- YOUR INSTRUCTIONS
Omit the images and return the remaining entries unchanged.

- DATA
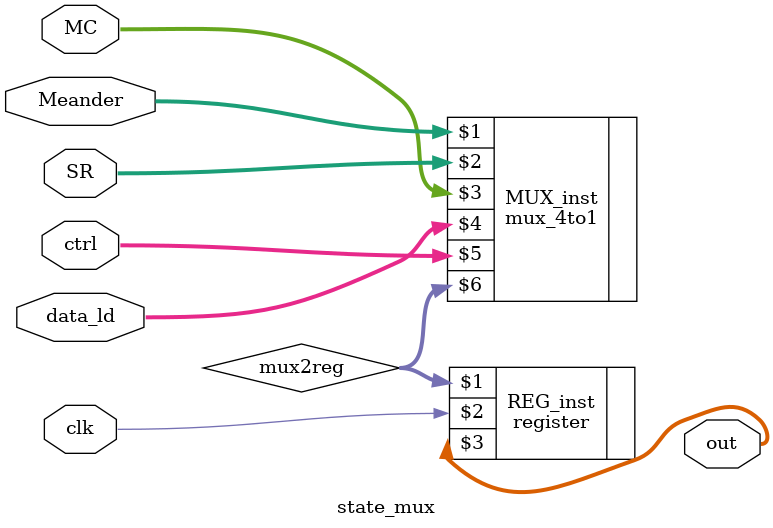
<source format=v>



module state_mux (clk, Meander, SR, MC, data_ld, ctrl, out);
    input[15 : 0] Meander, SR, MC, data_ld;
    input [1 : 0] ctrl;
    input clk;
    output [15 : 0] out;

    wire [15 : 0] mux2reg;

    mux_4to1 MUX_inst (Meander, SR, MC, data_ld, ctrl, mux2reg);
    register #(16) REG_inst (mux2reg, clk, out);

endmodule

</source>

- ANSWER TO THE EXERCISE
<source format=v>



module state_mux (clk, Meander, SR, MC, data_ld, ctrl, out);
    input[15 : 0] Meander, SR, MC, data_ld;
    input [1 : 0] ctrl;
    input clk;
    output [15 : 0] out;

    wire [15 : 0] mux2reg;

    mux_4to1 MUX_inst (Meander, SR, MC, data_ld, ctrl, mux2reg);
    register #(16) REG_inst (mux2reg, clk, out);

endmodule

</source>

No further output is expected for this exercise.